Among First Generation Breastfeeders whose mothers in law had breastfed, 50% reported positive support from their mothers in law.
“It was nice that my mother in law was supportive of my breastfeeding, since my own mother was very against it,” said one respondent, who appreciated the additional support “when things were tough.”
One of the points the BBIC report stresses is that breastfeeding attitudes and expertise are developed over generations and decades, not years or months. The good news: today’s breastfeeding women will be able to provide the support and expertise our daughters and daughters-in-law will one day seek.
In the meantime, remember that women who’ve never nursed probably don’t know what sort of concrete support you need. That’s why delegating is essential.
Here are 7 ways mothers and MILs can provide you with breastfeeding support. Take the opportunity to coach your mother and MIL, and your breastfeeding experience may reap immediate rewards.
1) Offer Encouragement
Every new mom wants to hear she’s doing a good job – and that sleepless nights and haggard days will one day pass. These are universal experiences, whether formula- or breastfeeding, and sharing is a great way of bonding.
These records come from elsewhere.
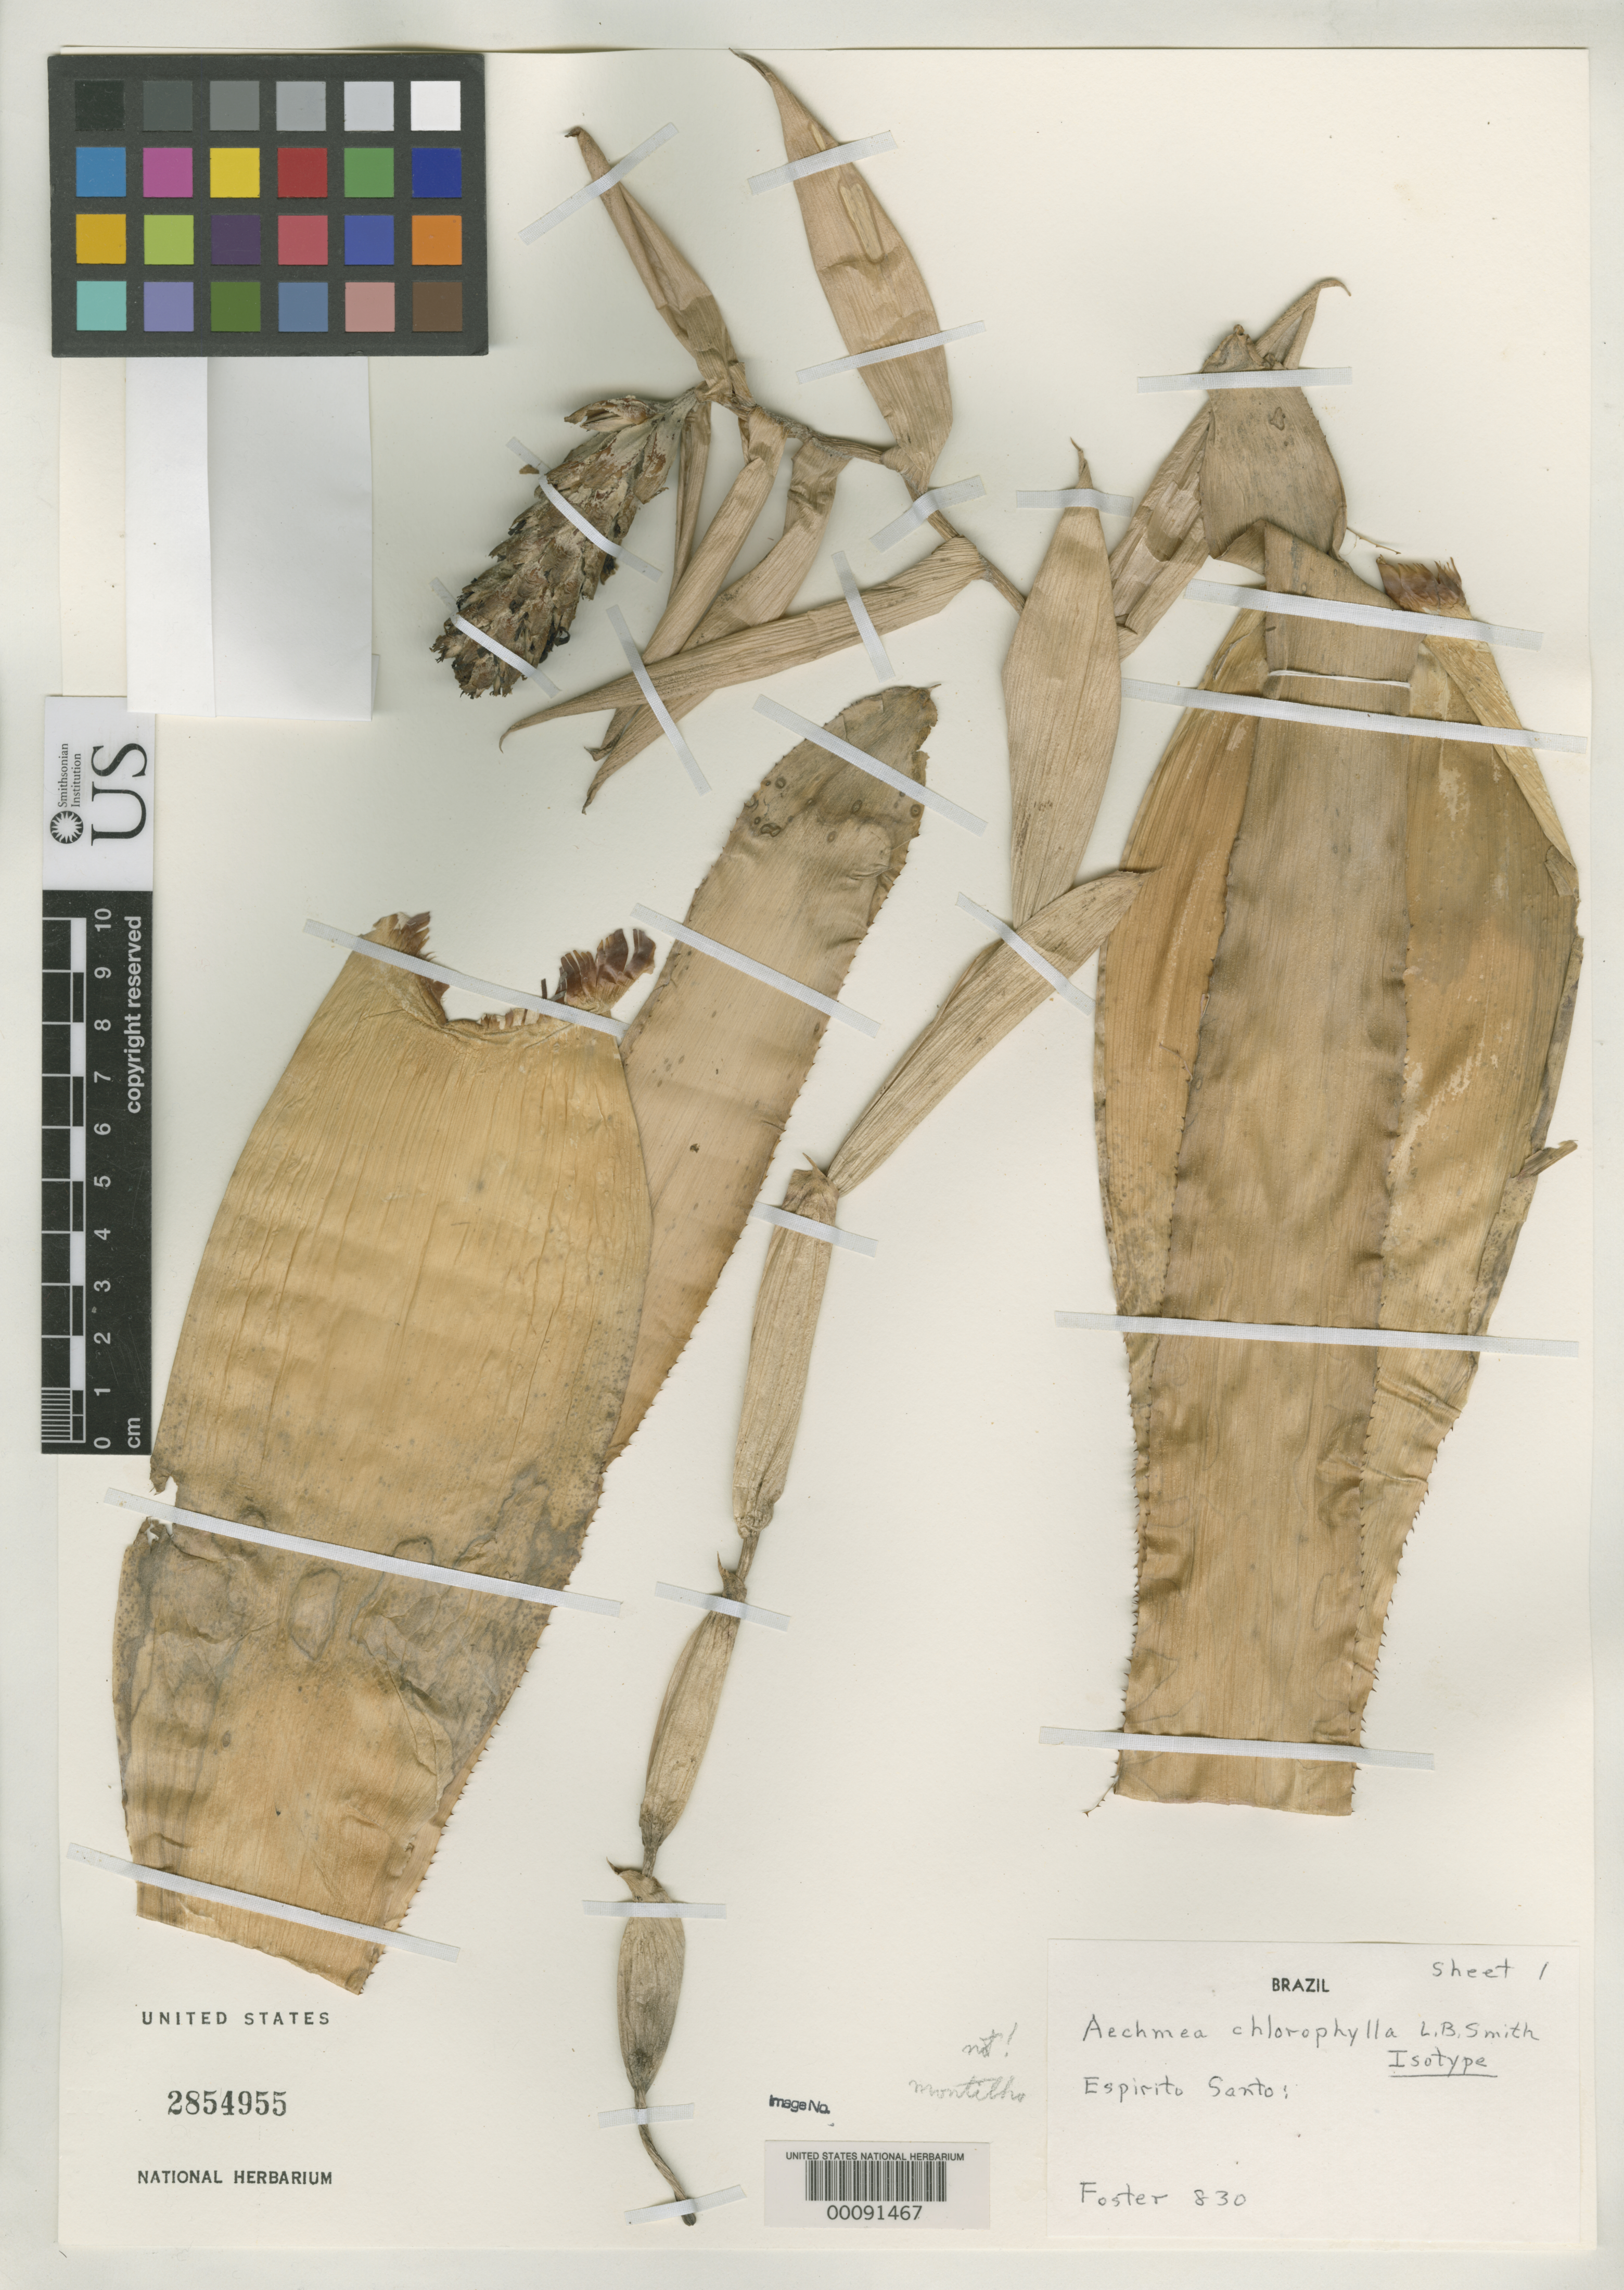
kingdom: Plantae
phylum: Tracheophyta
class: Liliopsida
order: Poales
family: Bromeliaceae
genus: Aechmea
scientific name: Aechmea chlorophylla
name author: L.B. Sm.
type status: Isotype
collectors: M. B. Foster & R. C. Foster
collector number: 830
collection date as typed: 06 Aug 1940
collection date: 1940-08-06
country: Brazil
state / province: Espírito Santo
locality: Santa Teresa.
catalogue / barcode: US 2854955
2 ) Never Stealth-Feed Formula
“My mother in law was constantly trying to give my daughter formula, but my husband knew how important it was to me to breastfeed and conveyed that to his mom,” said a BBIC survey respondent.
3) Take Privacy Cues
One respondent reported her curious MIL sat beside her and wanted to hold her breast to help get the baby to latch on. “My husband had to have a talk with his mother,” said the respondent. If your relative gives new meaning to the phrase “public breastfeeding,” gently redirect her efforts towards bringing you a glass of water or finding clean burp cloths.
4) Bottle-feed with Expressed Milk
If you’ve stored extra breast milk, grandma can feed baby a bottle while you nap or run errands. This experience may work wonders in making her feel included – and invested in your breastfeeding experience.
5) Take on “Burping Duty”
This is another great, hands-on way for grandma to bond with baby – and to take a load off you, especially if you’re recovering from a C-section.
6) Look up Breastfeeding-Related Questions/Issues
As we all know, moms love dispensing advice! Having grandma read out answers to your questions saves you time while you’re nursing, and gives her a coaching role.
7) Bring her Prize-Winning Lasagna
You need an extra 500-600 calories per day while breastfeeding, so ask grandma to whip up a nutritious and delicious meal. Want to really hook her? Say: “I’m sure this is going to be Jack’s favorite dish as soon as he can eat solids!”